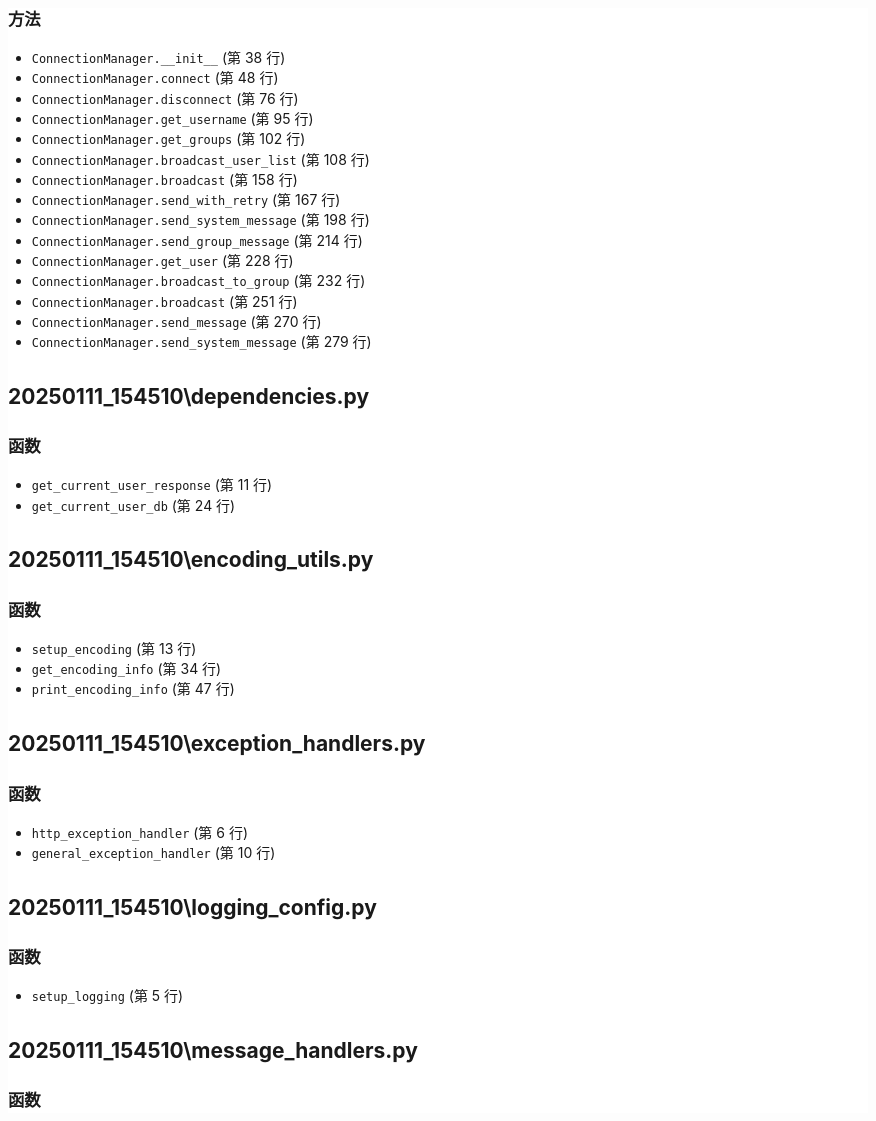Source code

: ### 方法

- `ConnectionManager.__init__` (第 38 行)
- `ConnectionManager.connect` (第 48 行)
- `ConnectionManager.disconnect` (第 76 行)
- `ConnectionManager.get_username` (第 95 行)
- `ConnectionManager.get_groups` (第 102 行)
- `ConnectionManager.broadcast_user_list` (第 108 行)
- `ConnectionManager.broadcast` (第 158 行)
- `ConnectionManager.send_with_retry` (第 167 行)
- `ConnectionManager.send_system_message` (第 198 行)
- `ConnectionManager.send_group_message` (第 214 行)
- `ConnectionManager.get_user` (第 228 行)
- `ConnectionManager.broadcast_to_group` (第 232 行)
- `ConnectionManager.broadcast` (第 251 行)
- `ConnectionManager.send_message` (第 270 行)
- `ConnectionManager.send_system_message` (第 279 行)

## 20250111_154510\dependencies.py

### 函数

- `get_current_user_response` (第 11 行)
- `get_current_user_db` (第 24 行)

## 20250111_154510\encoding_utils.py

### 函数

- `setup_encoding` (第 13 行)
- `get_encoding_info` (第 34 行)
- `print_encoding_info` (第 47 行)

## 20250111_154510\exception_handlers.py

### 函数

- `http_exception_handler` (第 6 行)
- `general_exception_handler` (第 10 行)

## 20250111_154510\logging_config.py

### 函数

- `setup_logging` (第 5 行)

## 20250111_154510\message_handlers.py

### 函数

_ _ _ _ _

• **Your assignment**: What is needed is a word-for-word copy of the data above, free of any images.

• **Answer to this exercise**:
Source code

: ### 方法

- `ConnectionManager.__init__` (第 38 行)
- `ConnectionManager.connect` (第 48 行)
- `ConnectionManager.disconnect` (第 76 行)
- `ConnectionManager.get_username` (第 95 行)
- `ConnectionManager.get_groups` (第 102 行)
- `ConnectionManager.broadcast_user_list` (第 108 行)
- `ConnectionManager.broadcast` (第 158 行)
- `ConnectionManager.send_with_retry` (第 167 行)
- `ConnectionManager.send_system_message` (第 198 行)
- `ConnectionManager.send_group_message` (第 214 行)
- `ConnectionManager.get_user` (第 228 行)
- `ConnectionManager.broadcast_to_group` (第 232 行)
- `ConnectionManager.broadcast` (第 251 行)
- `ConnectionManager.send_message` (第 270 行)
- `ConnectionManager.send_system_message` (第 279 行)

## 20250111_154510\dependencies.py

### 函数

- `get_current_user_response` (第 11 行)
- `get_current_user_db` (第 24 行)

## 20250111_154510\encoding_utils.py

### 函数

- `setup_encoding` (第 13 行)
- `get_encoding_info` (第 34 行)
- `print_encoding_info` (第 47 行)

## 20250111_154510\exception_handlers.py

### 函数

- `http_exception_handler` (第 6 行)
- `general_exception_handler` (第 10 行)

## 20250111_154510\logging_config.py

### 函数

- `setup_logging` (第 5 行)

## 20250111_154510\message_handlers.py

### 函数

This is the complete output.